Metro Comm. BVI v. ADVANCED MOBILECOMM

Decision Date30 April 2004
Citation854 A.2d 121
PartiesMETRO COMMUNICATION CORP. BVI, Plaintiff, v. ADVANCED MOBILECOMM TECHNOLOGIES INC., Boston Ventures Limited Partnership V, Manuel Ceara, Donald S. Heaton, James P. Hynes, Roy P. Coppedge, Neil A. Wallack and Fidelity Ventures Brazil, LLC., Defendants.
CourtCourt of Chancery of Delaware

Norman M. Monhait, Rosenthal, Monhait, Gross & Goddess, P.A., Wilmington, Delaware; Frank C. Welzer, Zukerman Gore & Brandeis, LLP, New York, New York, for Plaintiff.

Jesse A. Finkelstein, and John D. Hendershot, Richards, Layton & Finger, P.A., Wilmington, Delaware; William F. Lee, Gabrielle R. Wolohojian, and Jonathan A. Shapiro, Hale and Dorr LLP, Boston, Massachusetts, for Defendants Advanced Mobilecomm Technologies Inc., Donald S. Heaton, Manuel Ceara, and James P. Hynes.

[Task instructions]:
Answer these from the case header above:
(a) Which court decided the case?
(b) What citation does the header give?
(c) In which city is the firm Hale and Dorr LLP located?

[Provided data]:

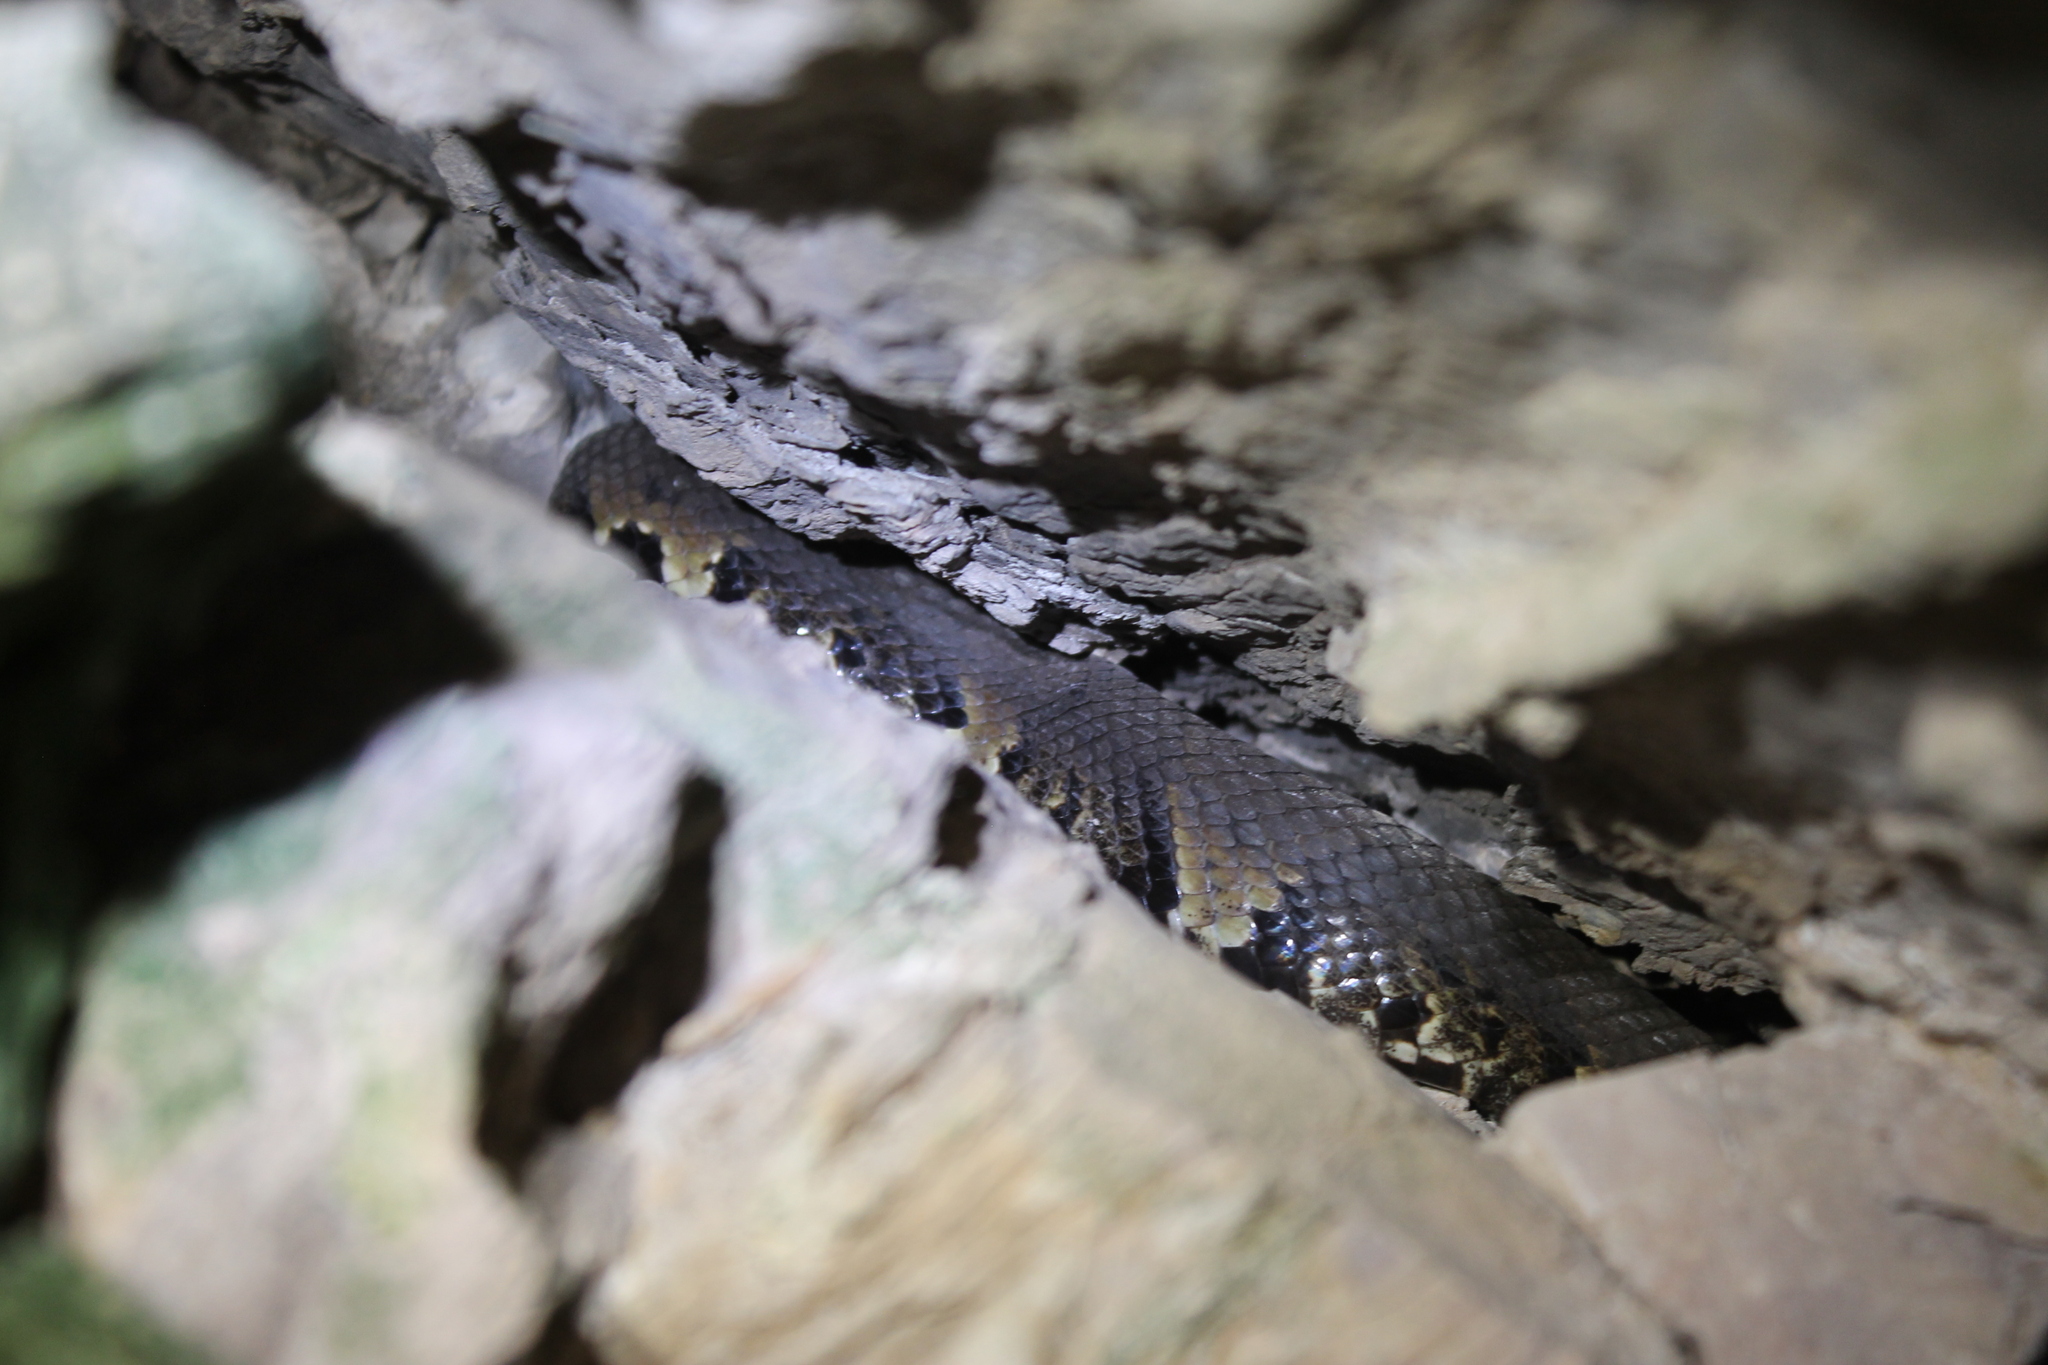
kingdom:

[Task solution]:
(a) Court of Chancery of Delaware
(b) 854 A.2d 121
(c) Boston, Massachusetts